PostgreSQL – Sum of Double Precision Gives Incorrect Results

postgresqlsum

I've been making a sum of a column containing about 500.000 records of double precision numbers. All numbers in the database should normally be of two ciphers behind the period. However when making the sum I get 6 numbers after the period: 123123123.549977

Either I have bad data in my database where there are records with more numbers after the period or there is something I'm missing about the sum function.

So my questions are:

  • Does the sum function have any rounding properties which may cause this?
  • Is there a way to select all records containing more than two numbers after the period?

Best Answer

This is a common problem with floating point numbers everywhere.

Floating point numbers stored in computer systems should only ever be considered approximations because there are numbers easy to represent in decimal that come out longer than the available precision (sometimes they are in fact never ending) when converted to binary. See ypercube's links and https://stackoverflow.com/questions/588004/is-floating-point-math-broken amongst many other references, for more detail.

The most common example given (as seen in that StackOverflow link) is 0.1+0.2 not resulting in exactly 0.3. You have to apply extra rounding or flexible bounds checking (in both cases reducing the effective precision) to get the behaviour you are expecting.

As your data has a fixed number of decimal places (or a fixed maximum) at 2, you would be much better of using the fixed place decimal/numeric types or similar. These are actually stored and processed as scaled integers avoiding the need for any floating point representation internally so avoiding the approximation problem (all integers can be represented accurately in both base 10 and base 2, assuming you have enough digits/bits). For instance 0.1 and 0.2 might be stored as 1000 and 2000, so the addition results in 3000 which when converted to a string for display becomes 0.3 not the 0.3000000004 you might get out of a floating point calculation, and of course compares accurately to 3 in the same type which would be scaled to 3000.

Is there a way to select all records containing more than two numbers after the period?

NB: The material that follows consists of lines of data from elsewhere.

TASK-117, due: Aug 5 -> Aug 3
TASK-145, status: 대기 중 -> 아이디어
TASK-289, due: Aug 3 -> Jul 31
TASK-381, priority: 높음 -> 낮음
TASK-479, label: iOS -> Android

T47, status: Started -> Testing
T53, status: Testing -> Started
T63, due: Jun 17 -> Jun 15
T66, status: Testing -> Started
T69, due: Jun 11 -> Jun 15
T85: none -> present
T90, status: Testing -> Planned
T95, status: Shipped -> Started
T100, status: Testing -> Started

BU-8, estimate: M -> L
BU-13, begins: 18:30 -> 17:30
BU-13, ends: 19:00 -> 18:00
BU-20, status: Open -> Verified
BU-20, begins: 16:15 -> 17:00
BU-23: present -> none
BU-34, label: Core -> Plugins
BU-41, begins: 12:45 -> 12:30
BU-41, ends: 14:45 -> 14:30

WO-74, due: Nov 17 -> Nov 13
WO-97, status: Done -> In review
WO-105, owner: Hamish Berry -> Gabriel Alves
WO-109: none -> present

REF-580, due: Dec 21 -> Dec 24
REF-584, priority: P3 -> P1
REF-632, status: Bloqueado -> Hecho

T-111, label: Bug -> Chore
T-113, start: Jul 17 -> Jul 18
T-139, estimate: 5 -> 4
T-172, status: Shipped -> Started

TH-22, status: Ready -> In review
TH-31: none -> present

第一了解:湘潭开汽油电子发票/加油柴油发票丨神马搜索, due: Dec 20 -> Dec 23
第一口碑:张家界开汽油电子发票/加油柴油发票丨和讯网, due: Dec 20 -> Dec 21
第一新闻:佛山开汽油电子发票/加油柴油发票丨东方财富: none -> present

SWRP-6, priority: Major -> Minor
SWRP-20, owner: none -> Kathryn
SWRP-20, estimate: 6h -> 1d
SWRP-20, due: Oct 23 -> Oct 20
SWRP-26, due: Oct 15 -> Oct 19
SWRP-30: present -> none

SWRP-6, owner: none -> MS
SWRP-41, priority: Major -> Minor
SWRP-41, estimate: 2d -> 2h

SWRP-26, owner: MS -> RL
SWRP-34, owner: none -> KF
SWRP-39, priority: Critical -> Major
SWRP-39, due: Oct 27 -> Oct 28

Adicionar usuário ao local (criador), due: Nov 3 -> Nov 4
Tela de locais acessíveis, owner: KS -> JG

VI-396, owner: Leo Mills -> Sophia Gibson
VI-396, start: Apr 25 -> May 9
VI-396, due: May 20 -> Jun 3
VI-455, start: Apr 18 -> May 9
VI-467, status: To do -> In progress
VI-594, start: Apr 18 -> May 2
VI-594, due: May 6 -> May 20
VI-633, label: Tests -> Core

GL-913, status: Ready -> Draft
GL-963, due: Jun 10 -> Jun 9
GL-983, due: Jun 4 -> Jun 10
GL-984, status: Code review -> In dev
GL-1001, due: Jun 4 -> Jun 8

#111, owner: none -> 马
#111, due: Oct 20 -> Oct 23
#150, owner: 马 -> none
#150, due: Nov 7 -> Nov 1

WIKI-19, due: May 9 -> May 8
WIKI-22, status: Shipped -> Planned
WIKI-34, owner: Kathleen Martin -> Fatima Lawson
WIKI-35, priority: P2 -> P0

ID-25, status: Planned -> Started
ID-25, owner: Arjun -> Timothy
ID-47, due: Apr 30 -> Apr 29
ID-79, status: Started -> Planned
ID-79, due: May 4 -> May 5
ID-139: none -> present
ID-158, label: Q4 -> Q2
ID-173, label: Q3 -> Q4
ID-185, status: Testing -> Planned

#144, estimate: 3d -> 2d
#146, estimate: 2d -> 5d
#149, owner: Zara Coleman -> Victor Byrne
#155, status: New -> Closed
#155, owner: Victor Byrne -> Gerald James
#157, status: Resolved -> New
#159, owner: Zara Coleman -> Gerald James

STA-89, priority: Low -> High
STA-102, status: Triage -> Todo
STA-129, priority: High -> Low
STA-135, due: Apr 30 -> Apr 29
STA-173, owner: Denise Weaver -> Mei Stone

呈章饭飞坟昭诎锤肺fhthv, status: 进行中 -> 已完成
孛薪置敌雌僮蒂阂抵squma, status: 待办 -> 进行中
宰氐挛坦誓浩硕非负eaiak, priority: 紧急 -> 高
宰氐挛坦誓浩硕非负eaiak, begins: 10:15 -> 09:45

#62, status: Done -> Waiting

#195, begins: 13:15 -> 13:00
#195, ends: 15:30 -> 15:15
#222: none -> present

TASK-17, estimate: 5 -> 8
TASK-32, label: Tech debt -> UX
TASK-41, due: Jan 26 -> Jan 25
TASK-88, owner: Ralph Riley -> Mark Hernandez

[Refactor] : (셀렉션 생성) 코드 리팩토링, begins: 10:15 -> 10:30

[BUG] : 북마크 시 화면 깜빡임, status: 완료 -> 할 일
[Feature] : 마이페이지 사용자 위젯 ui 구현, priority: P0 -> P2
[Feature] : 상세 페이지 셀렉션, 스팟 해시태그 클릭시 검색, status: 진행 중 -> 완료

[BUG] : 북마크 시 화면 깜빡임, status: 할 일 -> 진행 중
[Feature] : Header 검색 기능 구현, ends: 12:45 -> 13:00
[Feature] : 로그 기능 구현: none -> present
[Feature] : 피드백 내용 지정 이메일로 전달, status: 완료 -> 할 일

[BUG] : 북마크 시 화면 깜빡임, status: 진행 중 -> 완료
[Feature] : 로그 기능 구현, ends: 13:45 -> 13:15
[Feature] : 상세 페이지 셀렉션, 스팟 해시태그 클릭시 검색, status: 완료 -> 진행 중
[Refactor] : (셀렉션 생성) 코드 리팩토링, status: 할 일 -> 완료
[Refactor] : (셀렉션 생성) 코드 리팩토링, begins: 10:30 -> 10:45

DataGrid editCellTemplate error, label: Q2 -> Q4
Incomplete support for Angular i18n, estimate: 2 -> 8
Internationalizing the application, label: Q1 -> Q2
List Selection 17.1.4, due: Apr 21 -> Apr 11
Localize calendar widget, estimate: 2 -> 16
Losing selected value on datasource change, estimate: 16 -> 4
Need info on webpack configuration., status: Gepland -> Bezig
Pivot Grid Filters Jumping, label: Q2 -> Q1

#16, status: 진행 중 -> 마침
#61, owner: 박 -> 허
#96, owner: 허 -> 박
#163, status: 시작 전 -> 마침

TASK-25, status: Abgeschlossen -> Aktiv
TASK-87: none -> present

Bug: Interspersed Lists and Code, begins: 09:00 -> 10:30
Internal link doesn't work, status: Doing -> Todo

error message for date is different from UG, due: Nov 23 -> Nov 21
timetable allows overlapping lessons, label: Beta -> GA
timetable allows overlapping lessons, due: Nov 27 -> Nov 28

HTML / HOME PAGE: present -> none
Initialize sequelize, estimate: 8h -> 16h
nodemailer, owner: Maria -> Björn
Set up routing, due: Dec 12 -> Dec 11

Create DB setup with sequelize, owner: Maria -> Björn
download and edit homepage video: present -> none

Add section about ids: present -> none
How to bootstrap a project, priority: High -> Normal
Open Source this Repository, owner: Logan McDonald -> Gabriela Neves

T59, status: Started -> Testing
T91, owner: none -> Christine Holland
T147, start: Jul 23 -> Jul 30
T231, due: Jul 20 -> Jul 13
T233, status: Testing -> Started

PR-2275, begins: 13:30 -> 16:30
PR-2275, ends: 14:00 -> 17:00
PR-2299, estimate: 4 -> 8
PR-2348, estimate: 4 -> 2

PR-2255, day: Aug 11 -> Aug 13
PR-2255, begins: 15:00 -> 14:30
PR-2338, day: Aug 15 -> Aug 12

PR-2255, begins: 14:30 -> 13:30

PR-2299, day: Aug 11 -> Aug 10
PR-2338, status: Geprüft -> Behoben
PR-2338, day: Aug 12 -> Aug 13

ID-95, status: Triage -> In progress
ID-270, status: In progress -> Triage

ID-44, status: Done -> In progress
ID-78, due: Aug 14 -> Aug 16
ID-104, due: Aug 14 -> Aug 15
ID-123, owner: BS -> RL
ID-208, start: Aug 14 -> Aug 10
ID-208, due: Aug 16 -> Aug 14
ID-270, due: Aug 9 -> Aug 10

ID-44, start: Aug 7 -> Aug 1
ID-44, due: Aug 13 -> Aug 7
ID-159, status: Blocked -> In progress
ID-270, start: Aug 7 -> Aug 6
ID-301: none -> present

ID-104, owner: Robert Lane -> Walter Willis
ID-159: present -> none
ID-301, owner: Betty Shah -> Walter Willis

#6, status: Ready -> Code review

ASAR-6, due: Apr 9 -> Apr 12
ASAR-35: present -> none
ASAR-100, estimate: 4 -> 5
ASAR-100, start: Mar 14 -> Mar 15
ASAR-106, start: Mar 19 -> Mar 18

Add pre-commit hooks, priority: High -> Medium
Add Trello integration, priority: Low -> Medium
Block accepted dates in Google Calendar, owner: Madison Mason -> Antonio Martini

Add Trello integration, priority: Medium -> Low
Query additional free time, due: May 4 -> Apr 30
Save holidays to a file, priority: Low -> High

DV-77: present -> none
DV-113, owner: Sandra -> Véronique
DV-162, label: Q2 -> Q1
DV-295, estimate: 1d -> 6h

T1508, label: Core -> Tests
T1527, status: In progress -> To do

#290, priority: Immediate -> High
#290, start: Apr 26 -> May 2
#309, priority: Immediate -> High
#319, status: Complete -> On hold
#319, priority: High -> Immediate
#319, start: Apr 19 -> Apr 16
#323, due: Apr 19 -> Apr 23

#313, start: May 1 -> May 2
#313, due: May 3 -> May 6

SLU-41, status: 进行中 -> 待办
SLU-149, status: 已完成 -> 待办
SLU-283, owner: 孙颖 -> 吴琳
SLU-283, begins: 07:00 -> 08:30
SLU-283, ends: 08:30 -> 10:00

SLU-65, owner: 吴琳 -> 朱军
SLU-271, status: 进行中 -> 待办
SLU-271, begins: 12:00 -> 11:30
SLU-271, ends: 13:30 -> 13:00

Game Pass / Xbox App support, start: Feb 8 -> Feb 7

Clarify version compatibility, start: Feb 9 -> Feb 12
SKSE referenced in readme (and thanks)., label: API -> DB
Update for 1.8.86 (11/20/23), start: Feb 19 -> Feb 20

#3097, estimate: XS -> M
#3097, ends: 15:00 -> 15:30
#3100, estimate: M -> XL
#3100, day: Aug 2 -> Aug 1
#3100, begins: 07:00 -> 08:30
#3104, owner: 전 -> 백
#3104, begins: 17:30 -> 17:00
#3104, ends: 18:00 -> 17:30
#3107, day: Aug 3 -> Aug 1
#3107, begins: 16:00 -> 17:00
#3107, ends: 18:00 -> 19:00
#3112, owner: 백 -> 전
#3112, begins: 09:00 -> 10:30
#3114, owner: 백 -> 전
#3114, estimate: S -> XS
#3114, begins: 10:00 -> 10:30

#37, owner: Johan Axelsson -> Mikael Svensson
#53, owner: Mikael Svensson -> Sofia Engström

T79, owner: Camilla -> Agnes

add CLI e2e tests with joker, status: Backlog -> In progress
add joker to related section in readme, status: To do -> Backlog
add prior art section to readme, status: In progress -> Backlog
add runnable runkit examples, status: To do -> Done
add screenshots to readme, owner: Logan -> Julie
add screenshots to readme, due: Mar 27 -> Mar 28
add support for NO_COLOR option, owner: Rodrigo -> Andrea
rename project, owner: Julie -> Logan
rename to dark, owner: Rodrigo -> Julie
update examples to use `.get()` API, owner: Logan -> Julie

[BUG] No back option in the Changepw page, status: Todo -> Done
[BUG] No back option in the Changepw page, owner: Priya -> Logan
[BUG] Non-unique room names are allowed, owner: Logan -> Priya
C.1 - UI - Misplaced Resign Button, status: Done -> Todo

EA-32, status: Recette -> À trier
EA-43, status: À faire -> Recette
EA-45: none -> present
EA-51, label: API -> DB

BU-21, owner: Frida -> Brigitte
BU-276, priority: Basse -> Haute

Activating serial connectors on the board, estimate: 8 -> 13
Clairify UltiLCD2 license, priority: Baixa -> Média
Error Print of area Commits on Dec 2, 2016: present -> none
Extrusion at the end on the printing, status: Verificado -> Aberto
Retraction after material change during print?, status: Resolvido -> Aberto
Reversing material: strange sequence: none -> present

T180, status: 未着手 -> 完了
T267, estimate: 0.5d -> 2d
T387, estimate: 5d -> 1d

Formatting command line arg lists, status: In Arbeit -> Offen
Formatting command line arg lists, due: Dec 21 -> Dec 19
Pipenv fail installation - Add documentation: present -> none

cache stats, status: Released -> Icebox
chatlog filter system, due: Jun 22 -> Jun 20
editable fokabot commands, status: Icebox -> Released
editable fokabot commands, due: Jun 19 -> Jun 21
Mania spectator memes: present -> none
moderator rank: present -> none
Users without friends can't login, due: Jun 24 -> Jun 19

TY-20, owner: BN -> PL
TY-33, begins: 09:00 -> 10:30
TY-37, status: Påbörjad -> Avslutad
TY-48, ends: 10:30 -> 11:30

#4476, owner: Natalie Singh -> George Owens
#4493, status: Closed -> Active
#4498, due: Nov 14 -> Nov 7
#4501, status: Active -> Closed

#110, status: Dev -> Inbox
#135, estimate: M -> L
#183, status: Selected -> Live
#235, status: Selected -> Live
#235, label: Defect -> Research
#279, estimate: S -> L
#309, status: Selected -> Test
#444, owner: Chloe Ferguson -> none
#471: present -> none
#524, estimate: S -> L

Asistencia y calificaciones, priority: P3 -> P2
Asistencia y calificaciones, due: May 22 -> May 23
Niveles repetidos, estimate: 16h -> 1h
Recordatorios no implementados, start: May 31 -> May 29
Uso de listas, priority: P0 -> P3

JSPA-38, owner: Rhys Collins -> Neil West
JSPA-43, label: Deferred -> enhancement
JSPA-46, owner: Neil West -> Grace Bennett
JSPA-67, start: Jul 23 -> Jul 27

You could convert to string and count the characters after the decimal point (or comma depending on your system local). In TSQL this would find values that are have ended up with more than two decimal places after being stored in a binary float format then translated back to decimal:

SELECT *
FROM   myTable
WHERE  CHARINDEX('.', REVERSE(CAST(floatValue AS NVARCHAR(MAX)))>3

(you may need to tweak function names and related syntax for postgres).